O silêncio depois da pergunta foi maior do que qualquer resposta.
Sarah piscou devagar, o queixo tensionando. Por um instante, achei que ela fosse falar alguma coisa. Mas não falou. Só respirou fundo, como quem engole uma verdade que arde, e deu de ombros.
— Porque às vezes... parece que eu tenho mesmo.
E antes que eu pudesse dizer mais nada, ela virou e entrou no beco estreito, desaparecendo na escuridão da viela. Sem olhar pra trás. Sem dar tempo de continuar a conversa.
Fiquei ali por alguns segundos, com o motor ainda ligado e o gosto amargo da resposta dela preso na garganta.
Às vezes, a pior parte de enxergar alguém é perceber que ninguém mais enxerga.
Fiquei parado na viela por alguns segundos depois que ela sumiu. Ainda dava pra ouvir os passos dela nas pedras, ecoando fraco no beco. A frase que ela disse martelava na minha cabeça, mesmo enquanto eu girava o guidão da moto de volta pro caminho da boca.
"Porque às vezes... parece que eu tenho mesmo."
Era o tipo de coisa que não se responde com palavra. Só com presença. E eu tinha BO pra resolver antes de me deixar levar por pensamento demais.
Cheguei na principal, onde os meninos já estavam em posição. A movimentação era menor do que eu esperava, mas o rádio tava pipocando com informações desencontradas desde o começo da tarde.
Uma possível abordagem da polícia no morro vizinho tinha feito alguns dos nossos soldados largarem posto e sumirem por medo, moleque novo demais no corre, sem preparo. E tinha uma entrega atrasada que ninguém sabia onde foi parar.
Encostei a moto, cumprimentei com o queixo dois dos meninos que estavam na entrada da viela, e fui direto pra parte de trás da laje onde o movimento se organizava.
— Quem tá com o rádio 9-2? — perguntei assim que cheguei.
— Era o Rafael, mas ele sumiu. Disse que foi ver a namorada.

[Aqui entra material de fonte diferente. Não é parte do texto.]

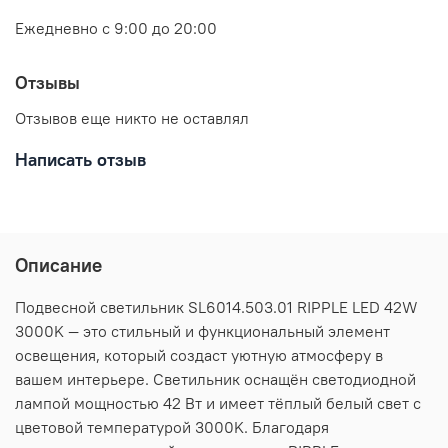
Ежедневно с 9:00 до 20:00
Отзывы
Отзывов еще никто не оставлял
Написать отзыв
Описание
Подвесной светильник SL6014.503.01 RIPPLE LED 42W
3000K — это стильный и функциональный элемент
освещения, который создаст уютную атмосферу в
вашем интерьере. Светильник оснащён светодиодной
лампой мощностью 42 Вт и имеет тёплый белый свет с
цветовой температурой 3000K. Благодаря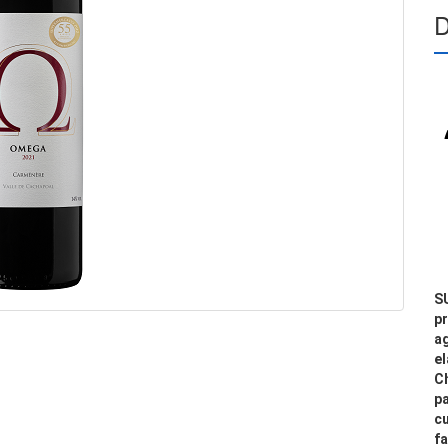
D
S
pr
a
e
C
p
c
fa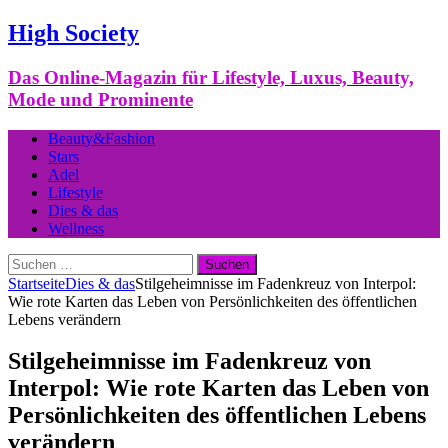
High Society
Das Online-Magazin für Lifestyle, Luxus, Beauty,
Mode und Prominente
Beauty&Fashion
Stars
Adel
Lifestyle
Dies & das
Wellness
Suchen
nach:
Startseite
Dies & das
Stilgeheimnisse im Fadenkreuz von Interpol:
Wie rote Karten das Leben von Persönlichkeiten des öffentlichen
Lebens verändern
Stilgeheimnisse im Fadenkreuz von
Interpol: Wie rote Karten das Leben von
Persönlichkeiten des öffentlichen Lebens
verändern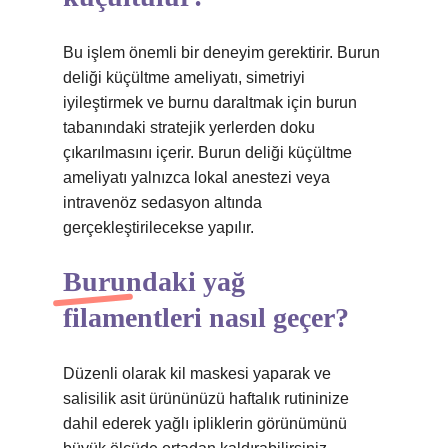
Bu işlem önemli bir deneyim gerektirir. Burun
deliği küçültme ameliyatı, simetriyi
iyileştirmek ve burnu daraltmak için burun
tabanındaki stratejik yerlerden doku
çıkarılmasını içerir. Burun deliği küçültme
ameliyatı yalnızca lokal anestezi veya
intravenöz sedasyon altında
gerçekleştirilecekse yapılır.
Burundaki yağ
filamentleri nasıl geçer?
Düzenli olarak kil maskesi yaparak ve
salisilik asit ürününüzü haftalık rutininize
dahil ederek yağlı ipliklerin görünümünü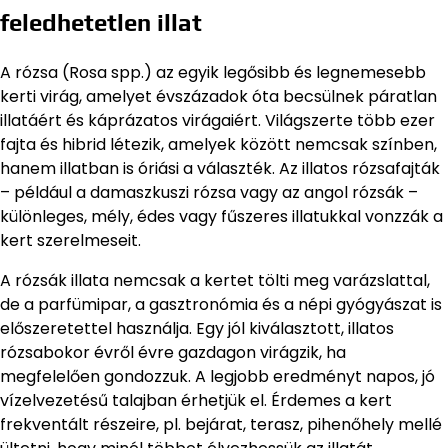
feledhetetlen illat
A rózsa (Rosa spp.) az egyik legősibb és legnemesebb
kerti virág, amelyet évszázadok óta becsülnek páratlan
illatáért és káprázatos virágaiért. Világszerte több ezer
fajta és hibrid létezik, amelyek között nemcsak színben,
hanem illatban is óriási a választék. Az illatos rózsafajták
– például a damaszkuszi rózsa vagy az angol rózsák –
különleges, mély, édes vagy fűszeres illatukkal vonzzák a
kert szerelmeseit.
A rózsák illata nemcsak a kertet tölti meg varázslattal,
de a parfümipar, a gasztronómia és a népi gyógyászat is
előszeretettel használja. Egy jól kiválasztott, illatos
rózsabokor évről évre gazdagon virágzik, ha
megfelelően gondozzuk. A legjobb eredményt napos, jó
vízelvezetésű talajban érhetjük el. Érdemes a kert
frekventált részeire, pl. bejárat, terasz, pihenőhely mellé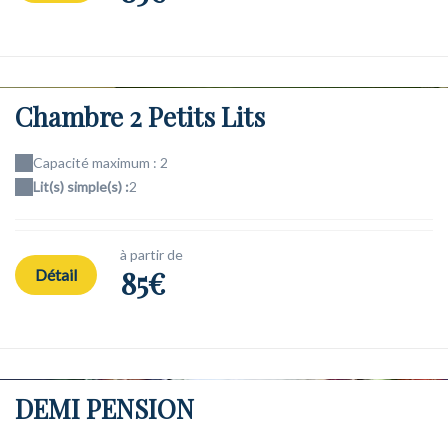
Chambre 2 Petits Lits
Capacité maximum : 2
Lit(s) simple(s) :
2
à partir de
85€
Détail
DEMI PENSION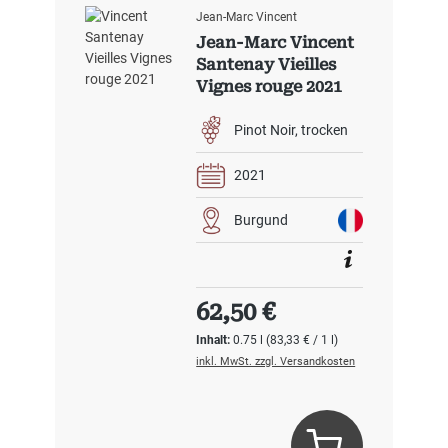
Jean-Marc Vincent
Jean-Marc Vincent
Santenay Vieilles
Vignes rouge 2021
Pinot Noir
trocken
2021
Burgund
Regulärer Preis:
62,50 €
Inhalt:
0.75 l
(83,33 € / 1 l)
inkl. MwSt. zzgl. Versandkosten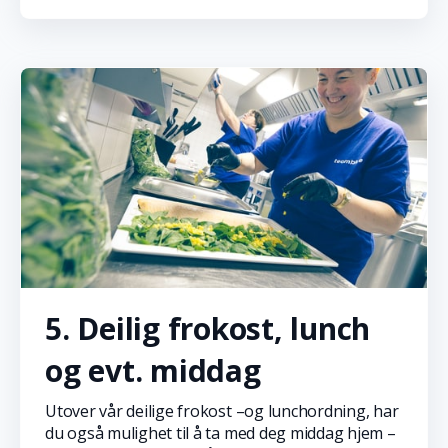
5. Deilig frokost, lunch
og evt. middag
Utover vår deilige frokost –og lunchordning, har
du også mulighet til å ta med deg middag hjem –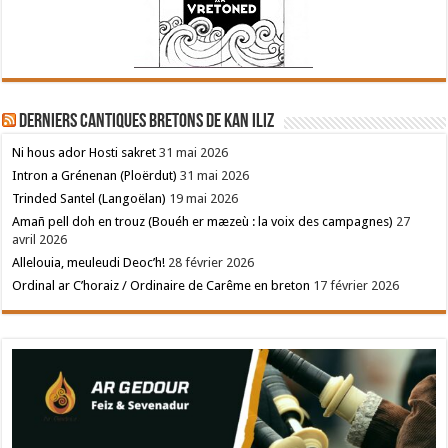
Derniers cantiques bretons de Kan Iliz
Ni hous ador Hosti sakret
31 mai 2026
Intron a Grénenan (Ploërdut)
31 mai 2026
Trinded Santel (Langoëlan)
19 mai 2026
Amañ pell doh en trouz (Bouéh er mæzeù : la voix des campagnes)
27
avril 2026
Allelouia, meuleudi Deoc’h!
28 février 2026
Ordinal ar C’horaiz / Ordinaire de Carême en breton
17 février 2026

— A entrega da noite passada chegou?
— Chegou, mas só metade. Tão dizendo que foi erro de conta, mas eu acho que alguém tirou do pacote.
Respirei fundo, coçando a nuca com a ponta dos dedos.
— Cadê o Deco?
— Na parte alta, com o menor que tá vindo do São Carlos.

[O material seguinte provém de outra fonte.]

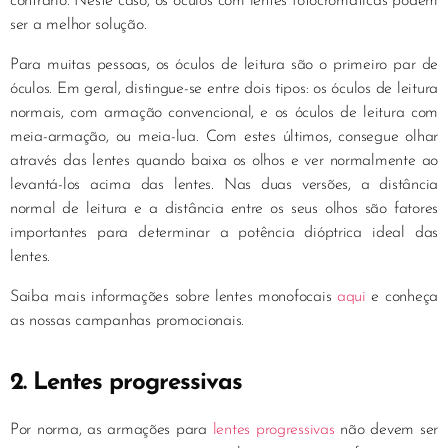
contrário. Neste caso, os óculos com lentes fotocromáticas podem
ser a melhor solução.
Para muitas pessoas, os óculos de leitura são o primeiro par de
óculos. Em geral, distingue-se entre dois tipos: os óculos de leitura
normais, com armação convencional, e os óculos de leitura com
meia-armação, ou meia-lua. Com estes últimos, consegue olhar
através das lentes quando baixa os olhos e ver normalmente ao
levantá-los acima das lentes. Nas duas versões, a distância
normal de leitura e a distância entre os seus olhos são fatores
importantes para determinar a potência dióptrica ideal das
lentes.
Saiba mais informações sobre lentes monofocais
aqui
e conheça
as nossas campanhas promocionais.
2. Lentes progressivas
Por norma, as armações para
lentes progressivas
não devem ser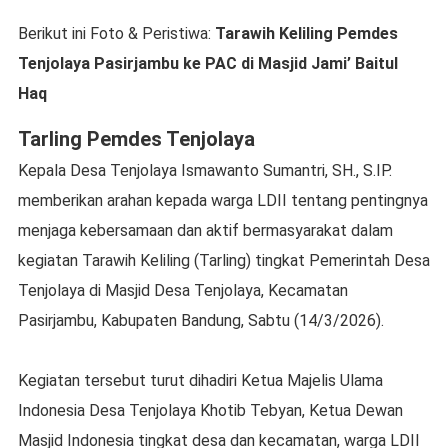
Berikut ini Foto & Peristiwa:
Tarawih Keliling Pemdes
Tenjolaya Pasirjambu ke PAC di Masjid Jami’ Baitul
Haq
Tarling Pemdes Tenjolaya
Kepala Desa Tenjolaya Ismawanto Sumantri, SH., S.IP.
memberikan arahan kepada warga LDII tentang pentingnya
menjaga kebersamaan dan aktif bermasyarakat dalam
kegiatan Tarawih Keliling (Tarling) tingkat Pemerintah Desa
Tenjolaya di Masjid Desa Tenjolaya, Kecamatan
Pasirjambu, Kabupaten Bandung, Sabtu (14/3/2026).
Kegiatan tersebut turut dihadiri Ketua Majelis Ulama
Indonesia Desa Tenjolaya Khotib Tebyan, Ketua Dewan
Masjid Indonesia tingkat desa dan kecamatan, warga LDII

— Manda descer. Quero todo mundo aqui embaixo até meia-noite. Se tiver alguém fazendo entrega no meio da pista sem autorização, eu mesmo quebro.
— Tranquilo, chefe. Vou chamar.
Resolvi tudo em pouco mais de uma hora. Coloquei dois dos novatos pra revezar rádio, dei aviso direto pra quem tava vacilando com horário e deixei claro que da próxima vez não ia ter conversa. Não gritava. Nunca precisei.

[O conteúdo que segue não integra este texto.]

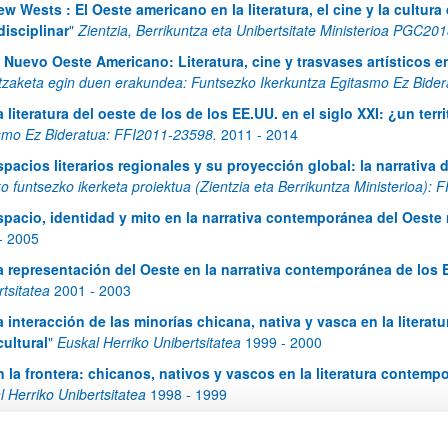
ew Wests : El Oeste americano en la literatura, el cine y la cultur
disciplinar
"
Zientzia, Berrikuntza eta Unibertsitate Ministerioa PGC2
l Nuevo Oeste Americano: Literatura, cine y trasvases artísticos en
tzaketa egin duen erakundea: Funtsezko Ikerkuntza Egitasmo Ez Bid
 literatura del oeste de los de los EE.UU. en el siglo XXI: ¿un terr
atu azpiorriak
smo Ez Bideratua: FFI2011-23598.
2011
-
2014
spacios literarios regionales y su proyección global: la narrativa 
o funtsezko ikerketa proiektua (Zientzia eta Berrikuntza Ministerioa):
atu azpiorriak
spacio, identidad y mito en la narrativa contemporánea del Oeste
-
2005
a representación del Oeste en la narrativa contemporánea de los
tsitatea
2001
-
2003
a interacción de las minorías chicana, nativa y vasca en la literat
cultural
"
Euskal Herriko Unibertsitatea
1999
-
2000
n la frontera: chicanos, nativos y vascos en la literatura contem
l Herriko Unibertsitatea
1998
-
1999
iteraturas minoritarias de los Estados Unidos: la representación d
-
1997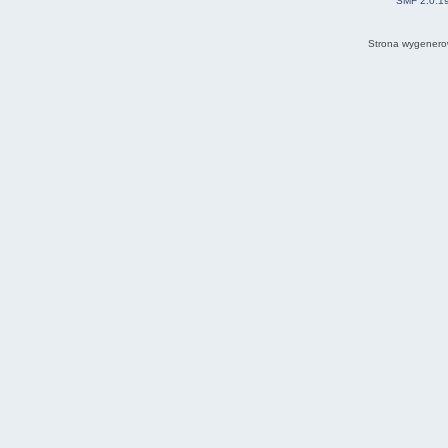
SMF 2.0.1
Strona wygenero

Aos poucos tô herdando o morro do meu pai, começou com umas tarefas boba, contar dinheiro, ele me levando junto quando ia cobrar quem devia.
Fui vendo o jeito que ele falava pouco e metia terror de monte. E quando menos percebi eu já era uma copia mas novo dele, errei muito até chegar no hoje.
Fernanda mesmo foi um erro quando achei que um dia ela era uma mulher que ia fecha 100% comigo, igual minha mãe e meu pai. Mas só não me arrependo dela porque querendo ou não, meu filho veio desse erro.
Sei que todo mundo fala que eu sou meu pai, que eu era igualzinho a ele. Mas meu jeito é outro, mais direto, mais pesado quando precisava. Respeito não se cobra no grito, se impõe no silêncio.
Na volta, já era madrugada.
O morro começava a sossegar de novo. Algumas janelas ainda tinham luz, mas a maioria das vozes já dormia. O ar estava mais fresco. O som dos grilos se misturava com o ronco leve da moto subindo o caminho de casa.
Passei pela rua de Sarah de novo. A porta da casa dela estava fechada, mas uma lâmpada fraca na entrada ainda estava acesa. Não sei por quê, mas olhei duas vezes antes de continuar.
Cheguei em casa com a cabeça cheia.Desliguei a moto, guardei onde sempre guardo. A casa já estava escura, mas a luz da cozinha ainda acesa, minha mãe sempre deixava.
Subi devagar, sem barulho. Kevin devia estar dormindo.Tirei a camiseta no caminho, deixei pendurada na maçaneta do quarto.
O corpo doía. Mas era outro peso que incomodava.
Sentei na beira da cama, com a luz apagada, só o clarão da rua entrando pela janela. Encostei os cotovelos nos joelhos, mãos entrelaçadas, cabeça baixa.
Resolvi o BO da noite. A entrega foi ajustada. Os moleques vacilão enquadrados. Mas nada daquilo saía da minha mente.
A Sarah e a forma como ela falou, o jeito que ela andava. A merda que ela carregava por dentro e fingia segurar com a ponta dos dedos.
Ela tava desmoronando em silêncio e agora que eu vi, não tinha como fingir que não vi.